Temporarily, I made that mentioned JavaScript proxy object to "fake" the resource timing in the test specifically for Firefox, so that it passes. But I hope this approach could be integrated into Playwright, fixing the resource timing API bug.

aslushnikov commented 1 year ago

But this would look as an ugly temporary fix because giving up on Playwright's network controls and migrating all other tests to use an outside proxy would be very time consuming and sometimes an overengineered approach.
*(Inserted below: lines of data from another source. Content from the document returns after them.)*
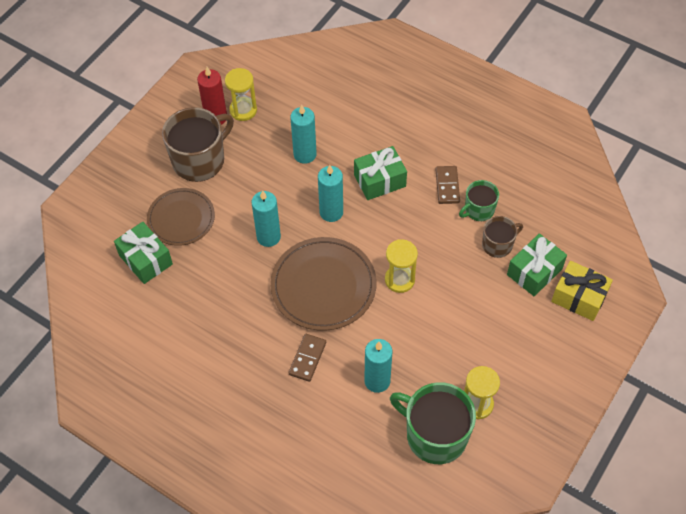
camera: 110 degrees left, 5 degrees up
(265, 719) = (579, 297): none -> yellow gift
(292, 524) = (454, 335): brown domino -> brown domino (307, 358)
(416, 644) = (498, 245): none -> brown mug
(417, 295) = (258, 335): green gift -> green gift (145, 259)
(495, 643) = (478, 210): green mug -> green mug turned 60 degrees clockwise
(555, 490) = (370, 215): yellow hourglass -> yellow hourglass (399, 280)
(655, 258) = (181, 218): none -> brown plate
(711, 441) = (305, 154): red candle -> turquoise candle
@nikitaeverywhere Well, fair enough! Let me reopen this and mark as P3 to gauge community interest. We'll prioritize accordingly.

nikitaeverywhere commented 1 year ago

@aslushnikov thank you. Let's see.

nikitaeverywhere commented 1 month ago

I've got some people asking me about the resolution of this problem (among 4 upvotes), so I'll share my "ugly workaround".

/**
 * Fixes performance API when using custom resource handling.
 *
 * @see https://github.com/microsoft/playwright/issues/22355
 */
const fixFirefoxResourceTimings = async (page: Page) => {
  await page.addInitScript(() => {
    window.__FF_HARDCODED_REQUEST_DURATION =
      window.__FF_HARDCODED_REQUEST_DURATION || [];
    const PerformanceEntry = Object.getPrototypeOf(
      Object.getPrototypeOf(Object.getPrototypeOf(performance.getEntries()[0]))
    ); // === PerformanceEntry
    const originalDescriptor = Object.getOwnPropertyDescriptor(
      PerformanceEntry,
      'duration'
    );
    Object.defineProperty(PerformanceEntry, 'duration', {
      enumerable: true,
      configurable: true,
      get: function () {
        const hardcodedEntry = window.__FF_HARDCODED_REQUEST_DURATION.find(
          (o) => o.name === this.name
        );
        if (hardcodedEntry) {
          console.log(
            `  💬 Returning hardcoded performance entry with duration=${hardcodedEntry.duration} for ${this.name}`
          );
        }
        const originalValue = originalDescriptor?.get?.call(this);
        return hardcodedEntry
          ? hardcodedEntry.duration
          : typeof originalValue !== 'undefined'
          ? originalValue
          : 42;
      },
    });
  });
};

This just redefines the performance.duration getter and lets you add window.__FF_HARDCODED_REQUEST_DURATION in a specific test which was a deal in my case.